Japanese manga series

Onna no Sono no Hoshi (女の園の星) is a Japanese manga series written and illustrated by Yama Wayama. It has been serialized in Shodensha's josei manga magazine Feel Young since January 2020, with its chapters collected into five tankōbon volumes as of September 2026. The story follows Hoshi-sensei, a teacher at an all-girls school, navigates a whirlwind of quirky student antics and playful colleague interactions, leading to a series of offbeat comedic moments.

An original video animation adaptation produced by Lapin Track was released in December 2022. By September 2024, the manga had over 2.45 million copies in circulation.

== Synopsis ==
The series follows the everyday life of Hoshi, a male Japanese language teacher at an all-girls school. His various exploits are examined in a slice of life format, such as looking after the class pet dog, giving advice to students, and drinking with his co-workers.

== Characters ==
- Hoshi-sensei (星先生)

A Japanese language teacher at an all-girls school.
- Kobayashi-sensei (小林先生)

A teacher at the school where Hoshi works, and friend to Hoshi.
- Kagawa (香川)

A student in Hoshi's class.

== Media ==
=== Manga ===
Written and illustrated by Yama Wayama, Onna no Sono no Hoshi began serialization in Shodensha's josei manga magazine Feel Young on January 8, 2020. As of September 2026, five tankōbon volumes have been released.

==== Volumes ====

| No. | Japanese release date | Japanese ISBN |
|---|---|---|
| 1 | July 8, 2020 | 978-4-39-676797-6 |
| 2 | May 8, 2021 | 978-4-39-676819-5 |
| 3 | December 8, 2022 | 978-4-39-676869-0 978-4-39-676870-6 (special edition) |
| 4 | October 8, 2024 | 978-4-39-675053-4 978-4-39-675054-1 (special edition) |
| 5 | September 8, 2026 | 978-4-39-675104-3 |

=== Original video animation ===
In August 2022, it was announced that the manga would be adapted into an original video animation (OVA).
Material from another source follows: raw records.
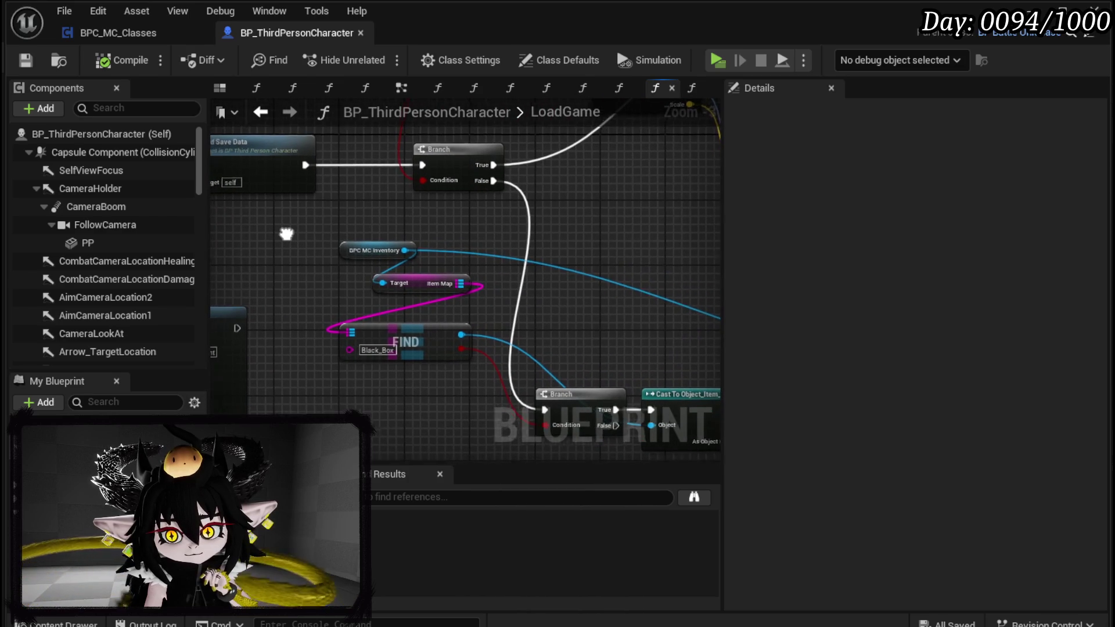
{"action": "mouse_move", "coordinate": [473, 242]}
{"action": "left_mouse_down"}
{"action": "mouse_move", "coordinate": [343, 303]}
{"action": "mouse_move", "coordinate": [592, 318]}
{"action": "left_mouse_up"}
{"action": "scroll", "coordinate": [343, 296], "scroll_direction": "down", "scroll_amount": 3}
It was produced by Lapin Track and directed by Mamoru Hatakeyama, with scripts written by Teruko Utsumi, character designs handled by Naho Kozono, who also served as chief animation director, and music composed by Kei Haneoka. The OVA is in a Blu-ray Disc that was bundled with a special edition of the manga's third volume, which was released on December 8, 2022.

== Reception ==
By September 2021, Onna no Sono no Hoshi had over 1 million copies in circulation; it had over 1.6 million copies in circulation by December 2022; and over 2.45 million copies in circulation by September 2024.
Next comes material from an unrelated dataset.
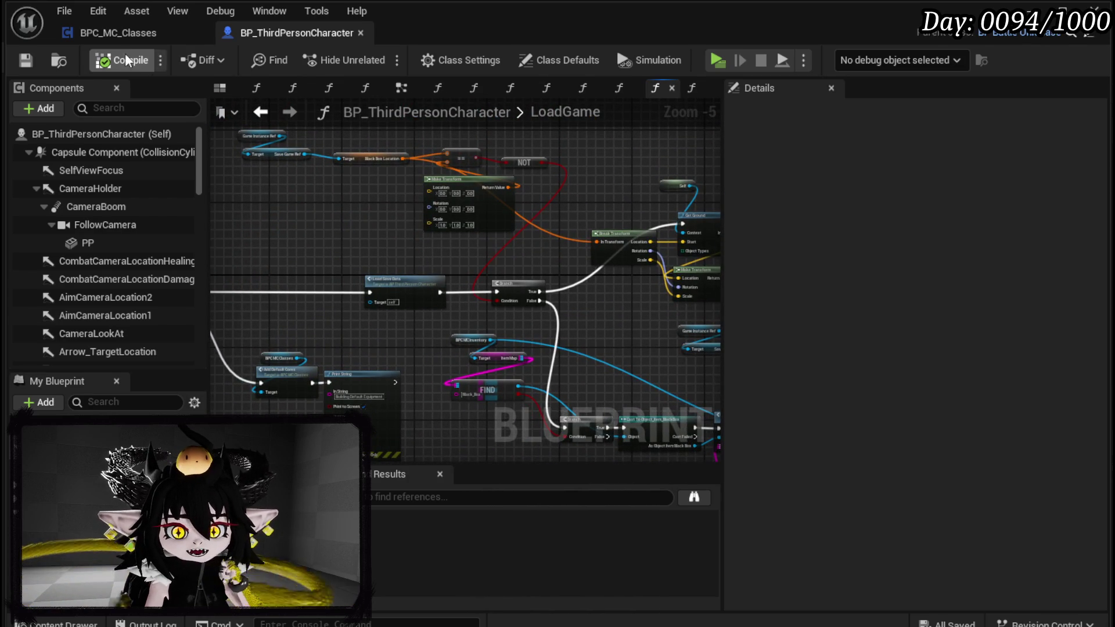
{"action": "left_click", "coordinate": [118, 32]}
The series ranked ninth on the 2020 "Book of the Year" list by Da Vinci magazine; it ranked sixth on the 2021 list; and seventh on the 2023 list. It topped Takarajimasha's Kono Manga ga Sugoi! 2021 list of best manga for female readers; it also ranked fifth on the 2022 list. The series ranked seventh in the 14th Manga Taishō in 2021; it ranked fourth in the 15th edition in 2022; third in the 16th edition in 2023, tying with You and I Are Polar Opposites; and seventh in the 18th edition in 2025. The series ranked fourth in the 2021 Next Manga Award in the print category. It won the Social Impact Award in the manga division at the 25th Japan Media Arts Festival in 2022. The manga was nominated for the 47th Kodansha Manga Award in the general category in 2023, and the 49th edition in the same category in 2025.